Justice Scalia Questions Auer Deference

In a separate concurring opinion in Talk America v. Michigan Bell Telephone Co., Justice Scalia raises concerns about so-called “Auer deference,” under which Courts grant agencies Chevron-like deference to agency interpretations of their own regulations.

It is comforting to know that I would reach the Court’s result even without Auer. For while I have in the past uncritically accepted that rule, I have become increasingly doubtful of its validity. On the surface, it seems to be a natural corollary—indeed, an a fortiori application—of the rule that we will defer to an agency’s interpretation of the statute it is charged with implementing, see Chevron U. S. A. v. Natural Resources Defense Council, Inc., 467 U. S. 837 (1984). But it is not. When Congress enacts an imprecise statute that it commits to the implementation of an executive agency, it has no control over that implemen­tation (except, of course, through further, more precise, legislation). The legislative and executive functions are not combined. But when an agency promulgates an imprecise rule, it leaves to itself the implementation of that rule, and thus the initial determination of the rule’s mean­ing. And though the adoption of a rule is an exercise of the executive rather than the legislative power, a properly adopted rule has fully the effect of law. It seems contrary to fundamental principles of separation of powers to per­mit the person who promulgates a law to interpret it as well. “When the legislative and executive powers are united in the same person, or in the same body of magis­trates, there can be no liberty; because apprehensions may arise, lest the same monarch or senate should enact ty­rannical laws, to execute them in a tyrannical manner.” Montesquieu, Spirit of the Laws bk. XI, ch. 6, pp. 151–152 (O. Piest ed., T. Nugent transl. 1949).

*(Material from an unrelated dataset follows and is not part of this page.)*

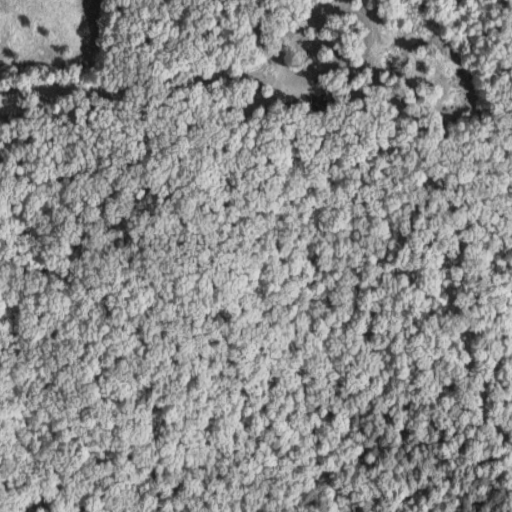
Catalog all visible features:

Deferring to an agency’s interpretation of a statute does not encourage Congress, out of a desire to expand its power, to enact vague statutes; the vagueness effectively cedes power to the executive. By contrast, deferring to an agency’s interpretation of its own rule encourages the agency to enact vague rules which give it the power, in future adjudications, to do what it pleases. This frustrates the notice and predictability purposes of rulemaking, and promotes arbitrary government. The seeming inappro­priateness of Auer deference is especially evident in cases such as these, involving an agency that has repeatedly been rebuked in its attempts to expand the statute beyond its text, and has repeatedly sought new means to the same ends.

There are undoubted advantages to Auer deference. It makes the job of a reviewing court much easier, and since it usually produces affirmance of the agency’s view with­out conflict in the Circuits, it imparts (once the agency has spoken to clarify the regulation) certainty and predict­ability to the administrative process. The defects of Auer deference, and the alternatives to it, are fully explored in Manning, Constitutional Structure and Judicial Deference to Agency Interpretations of Agency Rules, 96 Colum. L. Rev. 612 (1996). We have not been asked to reconsider Auer in the present case. When we are, I will be receptive to doing so.

For those that are interested in this question, I highly recommend the article by John Manning Scalia cites at the end of his opinion.  It is quite good.